Many possibilities and areas of application for simulation exist that can be pursued in a clinical setting.
Simulation for skills training, risk management, and workflow analysis
First, simulation-based skills trainers are increasingly used. Indeed, in healthcare and in the military and EMS domains, mannequins are commercially available that can simulate patients in a variety of health conditions with partial or full replication of physiological systems — circulatory, urinary, nervous, musculo-skeletal. These simulators bleed, drool, breathe, and speak, and are invaluable as trainers for the more inexperienced clinical staff to develop new skills at no risk to the patient, and for advanced practitioners to refresh theirs. The use of realistic castings to simulate injuries (moulage) is also increasing. Attached to mannequins, they can provide invaluable training and reduce shock for medics eventually deployed to the battlefield.
Second, modeling and simulation of scenarios, as in probabilistic outcomes from one or more decisions — think desired increase in revenue, reduction in waste, or elimination of harm events as a consequence of a certain investment in technology or a change in policy — can be carried out via Monte Carlo methods. These algorithms are best applied when there is significant uncertainty in the inputs to the model being studied, and one wants to gauge risk. As one lets the inputs range over a series of values and runs the model over and over again, the answers or outputs take the form of a range of values, each associated with a higher or lower likelihood of occurrence.
Third, patient flows can be simulated and studied from admission to discharge with a view to optimizing the design of facilities, streamlining operations, or improving care. This is not restricted to inpatients at hospitals, and can be done for outpatients at physician practices as well. Discrete-event simulation (DES) uses state-based modeling, with events triggering transitions between states. The DES of patient flow at a hypothetical ambulatory clinic or physician practice shown in the video clip below for illustration was developed on a PC using a commercial modeling and simulation tool, and a screen capture of the running simulation was done with another tool.
As the simulation runs, you can see the operational blocks, representing activities at the clinic during a five hour time frame, light up in various colors — green indicates an action occurs, red indicates blockage waiting for a resource — as patients move through the clinic. The changing numbers on top of each block indicate the patients waiting or being served at each station. The model is laid out in horizontal swimlanes — I will explain swimlanes in a coming post — that group the specific activities corresponding to patient intake, treatment, and discharge respectively — activities include registration, taking a patient’s vitals, drawing blood, walking the patient between three exam rooms, imparting education, doing the check-out, etc. Note that the animation speed is irrelevant, and is typically varied for ease of visualization. The simulation produces a number of interesting numerical statistics in terms of wait times, service times, queue lengths at various service points, and so on, quite useful for analysis and eventual redesign.

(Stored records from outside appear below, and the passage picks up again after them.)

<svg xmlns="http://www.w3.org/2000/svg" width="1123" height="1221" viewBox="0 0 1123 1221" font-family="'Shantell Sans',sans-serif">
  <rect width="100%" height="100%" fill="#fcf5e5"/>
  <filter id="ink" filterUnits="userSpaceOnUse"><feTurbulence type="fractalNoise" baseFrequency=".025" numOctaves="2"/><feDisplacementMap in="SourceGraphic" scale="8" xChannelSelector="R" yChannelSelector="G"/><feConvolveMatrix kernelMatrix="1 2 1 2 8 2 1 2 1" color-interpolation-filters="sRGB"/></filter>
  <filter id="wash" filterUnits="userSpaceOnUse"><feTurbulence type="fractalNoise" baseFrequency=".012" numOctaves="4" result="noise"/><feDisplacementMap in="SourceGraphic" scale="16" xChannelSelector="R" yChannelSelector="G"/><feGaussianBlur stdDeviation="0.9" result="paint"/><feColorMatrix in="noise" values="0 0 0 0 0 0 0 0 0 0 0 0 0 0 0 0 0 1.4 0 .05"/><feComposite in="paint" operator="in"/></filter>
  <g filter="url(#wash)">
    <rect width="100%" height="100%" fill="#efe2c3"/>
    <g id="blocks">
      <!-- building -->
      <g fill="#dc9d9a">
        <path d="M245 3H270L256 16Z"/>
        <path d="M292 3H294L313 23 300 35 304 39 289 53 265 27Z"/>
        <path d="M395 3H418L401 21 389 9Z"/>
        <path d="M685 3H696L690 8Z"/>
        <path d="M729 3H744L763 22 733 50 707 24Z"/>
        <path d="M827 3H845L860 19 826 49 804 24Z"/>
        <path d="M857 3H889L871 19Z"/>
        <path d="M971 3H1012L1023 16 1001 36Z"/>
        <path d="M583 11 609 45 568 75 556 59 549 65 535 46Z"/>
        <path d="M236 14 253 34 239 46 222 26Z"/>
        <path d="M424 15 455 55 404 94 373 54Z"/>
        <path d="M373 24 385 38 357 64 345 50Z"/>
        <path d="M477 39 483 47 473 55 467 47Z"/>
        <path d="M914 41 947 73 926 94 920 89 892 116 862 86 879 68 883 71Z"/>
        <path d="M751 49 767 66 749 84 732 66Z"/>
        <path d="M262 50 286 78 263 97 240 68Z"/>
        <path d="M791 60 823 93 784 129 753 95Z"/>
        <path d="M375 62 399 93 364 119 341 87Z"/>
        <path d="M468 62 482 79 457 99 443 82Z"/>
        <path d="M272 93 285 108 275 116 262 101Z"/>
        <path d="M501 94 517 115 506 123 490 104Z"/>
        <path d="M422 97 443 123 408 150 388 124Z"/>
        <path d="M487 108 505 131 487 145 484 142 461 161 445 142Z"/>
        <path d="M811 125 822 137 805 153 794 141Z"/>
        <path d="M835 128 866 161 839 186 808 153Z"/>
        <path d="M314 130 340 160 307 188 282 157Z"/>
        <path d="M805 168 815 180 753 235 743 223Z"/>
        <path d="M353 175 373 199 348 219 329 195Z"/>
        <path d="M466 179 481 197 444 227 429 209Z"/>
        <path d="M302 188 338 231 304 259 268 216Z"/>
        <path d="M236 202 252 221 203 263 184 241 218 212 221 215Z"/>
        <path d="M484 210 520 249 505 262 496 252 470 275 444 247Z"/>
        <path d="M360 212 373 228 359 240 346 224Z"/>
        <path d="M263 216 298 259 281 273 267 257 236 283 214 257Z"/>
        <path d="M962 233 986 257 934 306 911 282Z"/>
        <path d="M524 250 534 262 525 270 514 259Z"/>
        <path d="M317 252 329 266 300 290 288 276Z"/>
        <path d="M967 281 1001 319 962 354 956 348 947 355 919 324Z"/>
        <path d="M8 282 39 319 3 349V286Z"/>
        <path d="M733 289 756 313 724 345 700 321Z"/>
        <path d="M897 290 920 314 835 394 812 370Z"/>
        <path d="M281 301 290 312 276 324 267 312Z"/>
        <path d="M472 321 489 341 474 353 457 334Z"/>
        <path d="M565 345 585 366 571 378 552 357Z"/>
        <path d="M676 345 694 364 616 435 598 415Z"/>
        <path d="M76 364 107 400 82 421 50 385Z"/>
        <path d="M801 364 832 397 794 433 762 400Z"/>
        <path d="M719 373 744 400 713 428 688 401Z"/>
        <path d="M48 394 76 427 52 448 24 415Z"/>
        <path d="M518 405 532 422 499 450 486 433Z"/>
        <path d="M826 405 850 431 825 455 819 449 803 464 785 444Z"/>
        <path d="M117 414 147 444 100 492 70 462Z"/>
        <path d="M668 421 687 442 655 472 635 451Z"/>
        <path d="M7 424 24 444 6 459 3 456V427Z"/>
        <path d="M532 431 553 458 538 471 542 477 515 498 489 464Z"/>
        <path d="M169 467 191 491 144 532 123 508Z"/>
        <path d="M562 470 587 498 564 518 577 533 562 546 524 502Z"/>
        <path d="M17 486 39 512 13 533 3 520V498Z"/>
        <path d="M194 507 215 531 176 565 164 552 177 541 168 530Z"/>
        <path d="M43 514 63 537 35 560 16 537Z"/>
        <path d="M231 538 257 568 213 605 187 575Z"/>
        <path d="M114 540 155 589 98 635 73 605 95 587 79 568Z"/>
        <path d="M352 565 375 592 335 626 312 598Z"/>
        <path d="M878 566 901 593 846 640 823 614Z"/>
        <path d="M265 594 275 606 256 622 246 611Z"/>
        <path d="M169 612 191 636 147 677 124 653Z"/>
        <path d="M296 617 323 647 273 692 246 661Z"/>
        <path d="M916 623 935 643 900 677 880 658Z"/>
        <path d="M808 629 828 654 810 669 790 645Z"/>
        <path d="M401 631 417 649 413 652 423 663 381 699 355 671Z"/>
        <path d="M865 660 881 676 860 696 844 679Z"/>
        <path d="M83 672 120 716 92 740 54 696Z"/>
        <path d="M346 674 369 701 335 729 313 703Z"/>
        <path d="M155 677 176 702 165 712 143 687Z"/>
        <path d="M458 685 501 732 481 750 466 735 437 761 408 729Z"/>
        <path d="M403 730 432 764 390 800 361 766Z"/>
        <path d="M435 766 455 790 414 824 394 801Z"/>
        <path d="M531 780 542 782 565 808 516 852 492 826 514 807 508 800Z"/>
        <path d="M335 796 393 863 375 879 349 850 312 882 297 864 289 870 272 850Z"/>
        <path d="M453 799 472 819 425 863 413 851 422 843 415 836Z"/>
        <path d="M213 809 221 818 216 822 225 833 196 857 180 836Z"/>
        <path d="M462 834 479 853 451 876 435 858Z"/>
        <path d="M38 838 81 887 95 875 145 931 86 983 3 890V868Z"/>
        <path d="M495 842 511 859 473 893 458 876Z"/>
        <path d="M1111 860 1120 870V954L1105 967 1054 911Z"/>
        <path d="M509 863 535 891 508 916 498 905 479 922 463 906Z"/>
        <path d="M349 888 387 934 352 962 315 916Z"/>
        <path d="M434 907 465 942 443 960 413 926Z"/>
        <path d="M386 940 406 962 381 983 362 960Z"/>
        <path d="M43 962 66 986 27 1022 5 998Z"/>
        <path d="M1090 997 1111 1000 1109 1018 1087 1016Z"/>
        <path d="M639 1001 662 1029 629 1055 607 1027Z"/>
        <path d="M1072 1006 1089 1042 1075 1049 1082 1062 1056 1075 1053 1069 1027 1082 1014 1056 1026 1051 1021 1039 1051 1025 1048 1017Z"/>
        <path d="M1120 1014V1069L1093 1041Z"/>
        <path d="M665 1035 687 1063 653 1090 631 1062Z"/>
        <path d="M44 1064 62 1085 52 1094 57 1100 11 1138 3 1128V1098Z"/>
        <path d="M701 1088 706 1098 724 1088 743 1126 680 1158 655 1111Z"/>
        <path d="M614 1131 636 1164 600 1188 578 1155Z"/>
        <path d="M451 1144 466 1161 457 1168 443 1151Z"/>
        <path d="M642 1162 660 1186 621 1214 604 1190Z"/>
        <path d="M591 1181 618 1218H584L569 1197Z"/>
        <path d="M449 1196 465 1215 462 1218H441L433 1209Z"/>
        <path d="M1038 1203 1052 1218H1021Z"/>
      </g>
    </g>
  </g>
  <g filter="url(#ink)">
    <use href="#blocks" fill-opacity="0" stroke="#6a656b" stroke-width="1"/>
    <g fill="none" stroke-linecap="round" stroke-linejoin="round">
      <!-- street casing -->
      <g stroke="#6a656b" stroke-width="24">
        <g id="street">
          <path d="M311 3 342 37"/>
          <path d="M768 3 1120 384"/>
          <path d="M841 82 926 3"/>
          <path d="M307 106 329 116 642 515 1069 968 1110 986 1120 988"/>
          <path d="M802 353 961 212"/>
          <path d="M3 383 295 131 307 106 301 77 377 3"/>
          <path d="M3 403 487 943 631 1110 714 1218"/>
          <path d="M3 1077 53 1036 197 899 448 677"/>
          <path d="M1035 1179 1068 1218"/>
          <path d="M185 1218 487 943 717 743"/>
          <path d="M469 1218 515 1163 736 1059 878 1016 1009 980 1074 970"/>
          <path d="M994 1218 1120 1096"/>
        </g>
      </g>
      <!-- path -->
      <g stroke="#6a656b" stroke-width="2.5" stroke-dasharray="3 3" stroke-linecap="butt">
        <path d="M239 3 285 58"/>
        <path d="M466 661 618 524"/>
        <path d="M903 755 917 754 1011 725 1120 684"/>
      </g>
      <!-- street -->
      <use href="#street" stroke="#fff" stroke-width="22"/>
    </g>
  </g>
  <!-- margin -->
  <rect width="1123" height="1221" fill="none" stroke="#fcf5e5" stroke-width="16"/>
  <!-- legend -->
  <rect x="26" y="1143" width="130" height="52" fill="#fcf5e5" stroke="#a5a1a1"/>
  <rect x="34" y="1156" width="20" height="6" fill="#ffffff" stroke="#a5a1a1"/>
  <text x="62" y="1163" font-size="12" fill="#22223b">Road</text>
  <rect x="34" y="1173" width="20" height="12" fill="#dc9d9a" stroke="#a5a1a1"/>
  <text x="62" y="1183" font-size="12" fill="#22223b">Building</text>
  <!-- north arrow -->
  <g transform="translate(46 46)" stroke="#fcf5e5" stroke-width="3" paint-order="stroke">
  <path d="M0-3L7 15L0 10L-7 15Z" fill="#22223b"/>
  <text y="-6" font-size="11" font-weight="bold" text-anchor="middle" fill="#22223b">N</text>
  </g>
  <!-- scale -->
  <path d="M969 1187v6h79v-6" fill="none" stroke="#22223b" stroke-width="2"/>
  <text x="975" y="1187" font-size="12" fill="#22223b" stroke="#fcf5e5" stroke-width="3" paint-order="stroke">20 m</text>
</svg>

Building such a model allows us to investigate and vary many factors impacting performance measures — the latter include length of visit, wait times, amount of patient movement or transport within a facility, and others — which are likely proxies for patient satisfaction.
These factors (inputs to the model) include:
- alternatives among physical layouts
- number of exam rooms
- location of testing devices
- single or multiple roles for staff
- proportion of appointments vs. walk-ins
- scheduling of consecutive appointments as a function of their complexity (patient mix)
- hours of operation and staffing levels
- (re)sequencing and parallelization of activities within the workflow of the clinic.
Thinking of wellness as a continuum may point one in the direction of moving certain setup activities to the time between visits to help make the eventual encounter a better experience for patients. Dead times that cannot be reduced while a physician is with another patient can also be better utlized by imparting education to patients, for example.
Such an analysis can be conducted simulating an operating time frame that covers a single day, a week, or a month in a matter of minutes, once a model has been developed. The probability distributions behind the operational blocks simulated in the model include memoryless and random (Poisson) for arrival times of walk-ins, exponential for service times (registration, blood draw), Erlang for sequences of service steps, and so on.
In consulting for a client physician along the lines outlined above, I was able to show that patient scheduling could be improved. The AMA categorizes patient ailments, going upwards from 1 to 10 as to increasing severity and thus physician time and decision-making complexity. At the lower levels, we find BP checks, immunizations, sore throats, phlebotomies, and headaches. Higher up are diabetes, flu, and asthma. Considered quite complex are complications from chronic ailments and new patients — something which may not be immediately obvious. Given that many physician practices allocate equal time for appointments, consecutive scheduling of new patients may not be the best thing to do from the point of view of minimizing patient wait time, shortening queues, and not running over at the end of the day. Simulations were run with different and improved scheduling schemes preventing this specific situation, which translated eventually into real-world improvement and greater physician and patient satisfaction at the practice.
Clearly, operations can be studied in this fashion in a variety of clinical contexts, from overall patient flow to specific processes such as twice-daily meds administration, and from facilities sizing, layout, and equipment to internal warehousing and distribution of surgical supplies among hospital sites. The power of simulation to both gain an understanding as to what is going on in a complex setting and to put decision-making on a firmer, data-driven basis should not be underestimated.